Canadian Dollar Falls as Oil Discount Reaches Eight-Month High

Canada’s dollar touched a one-week low as the discount for crude oil sold by Canadian companies compared with market benchmarks reached its largest since February, limiting the economic boost from the country’s biggest export.

The currency fell for a second day versus its U.S. peer as politicians in Washington continued a standoff over legislation to fund the government and avoid a shutdown. Americans are losing faith in the nation’s economic recovery, according to a Bloomberg National Poll. Consumer purchases account for about 70 percent of economic activity in the U.S., Canada’s largest trading partner.

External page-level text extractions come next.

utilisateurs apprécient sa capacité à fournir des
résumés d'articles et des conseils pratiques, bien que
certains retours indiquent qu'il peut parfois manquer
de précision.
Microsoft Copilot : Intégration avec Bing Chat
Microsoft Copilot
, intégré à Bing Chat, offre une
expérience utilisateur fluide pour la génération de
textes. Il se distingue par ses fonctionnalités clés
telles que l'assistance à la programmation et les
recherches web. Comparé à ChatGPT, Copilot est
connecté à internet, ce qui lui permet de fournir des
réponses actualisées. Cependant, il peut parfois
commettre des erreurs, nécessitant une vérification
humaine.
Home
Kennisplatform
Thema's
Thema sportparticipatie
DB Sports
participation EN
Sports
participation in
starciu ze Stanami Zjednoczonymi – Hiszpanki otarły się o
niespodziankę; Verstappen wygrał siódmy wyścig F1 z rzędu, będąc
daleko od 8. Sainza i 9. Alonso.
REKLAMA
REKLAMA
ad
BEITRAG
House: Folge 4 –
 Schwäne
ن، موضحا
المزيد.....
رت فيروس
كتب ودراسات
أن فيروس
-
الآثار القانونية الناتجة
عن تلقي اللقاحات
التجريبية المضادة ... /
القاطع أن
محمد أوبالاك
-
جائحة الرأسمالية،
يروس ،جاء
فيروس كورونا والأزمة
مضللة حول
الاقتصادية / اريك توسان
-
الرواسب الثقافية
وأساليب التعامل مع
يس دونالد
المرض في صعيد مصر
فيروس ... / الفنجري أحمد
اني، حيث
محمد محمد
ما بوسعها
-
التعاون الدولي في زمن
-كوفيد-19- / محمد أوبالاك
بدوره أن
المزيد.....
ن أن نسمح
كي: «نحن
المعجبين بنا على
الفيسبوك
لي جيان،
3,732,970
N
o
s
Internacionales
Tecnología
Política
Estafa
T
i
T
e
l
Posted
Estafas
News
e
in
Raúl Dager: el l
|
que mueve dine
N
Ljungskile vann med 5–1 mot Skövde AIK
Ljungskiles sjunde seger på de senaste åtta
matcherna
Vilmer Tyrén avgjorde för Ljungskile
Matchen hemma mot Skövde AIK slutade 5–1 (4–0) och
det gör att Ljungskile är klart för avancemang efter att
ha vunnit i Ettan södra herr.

“For the Canadian economy it’s negative to see that spread widen,” Camilla Sutton, head of currency strategy at Bank of Nova Scotia (BNS), said by phone from Toronto. “There’s a lot of uncertainty right now between different proposals in Canada in terms of how to transport oil, and that’s led to some volatility in that spread. I don’t think those issues are resolved in the next couple of days.”

The loonie, as the Canadian dollar is known for the image of the aquatic bird on the C$1 coin, fell 0.1 percent to C$1.0314 per U.S. dollar at 5 p.m. in Toronto after touching C$1.0319, weakest since Sept. 17. One loonie buys 96.96 U.S. cents.

The Canadian dollar is up 2 percent this quarter, trimming its year-to-date drop to 3.8 percent.

Crude Discount

The discount Canada’s benchmark crude oil-grade, Western Canada Select, faced to West Texas Intermediate, its U.S. peer, was at $30 per barrel for a second day, the most since Feb. 4.

Futures on WTI fell 0.8 percent to $102.36 per barrel after rising as much as 0.8 percent.

Canada’s benchmark 10-year government bond rose, with yields falling three basis points, or 0.03 percentage point, to 2.57 percent, the lowest point in almost a month. The 1.5 percent security maturing in June 2023 gained 21 cents to C$90.88.

The Standard & Poor’s 500 Index of U.S. stocks fell 0.3 percent.

The U.S. Senate unanimously advanced a stopgap spending measure to avoid a shutdown following a 21-hour floor speech by Senator Ted Cruz, R-Texas, in opposition to President Barack Obama’s health-care law. Republicans who control the House of Representatives have promised to craft a longer-term funding bill that will undo parts of the law. Obama has sworn to veto any such legislation.

Market ‘Nervousness’

“The news out of the U.S. political situation is again ramping up and causing some nervousness, and I don’t think people necessarily know how to assess all that’s going on in the United States,” said David Watt, chief economist at the Canadian unit of HSBC Holdings Plc. “That’s keeping markets pretty close to home. No one really wants to get caught off guard.”

Fewer Americans anticipate improvement in the economy’s strength over the next year than in the last Bloomberg National Poll in June, with 27 percent saying the expansion will be more robust, down from 39 percent. Forty-four percent of poll respondents say they expect the economy, which has expanded for nine consecutive quarters, to remain about the same, while 28 percent see it weakening.

Canada’s currency rose earlier as the U.S. market for new homes capped its weakest two-month period this year, bolstering the case for the Federal Reserve to maintain monetary stimulus.

Fed policy makers last week refrained from reducing the $85 billion pace of monthly bond buying, saying the tightening of financial conditions, if sustained, could slow the pace of improvement in the economy. The bond-buying is thought to weaken the U.S. currency.

The loonie is little changed this month against nine developed nation currencies tracked by the Bloomberg Correlation Weighted Index. The Australian dollar has climbed 2.1 percent while the New Zealand dollar has had the biggest increase at 3.4 percent. The U.S. dollar has dropped 2 percent.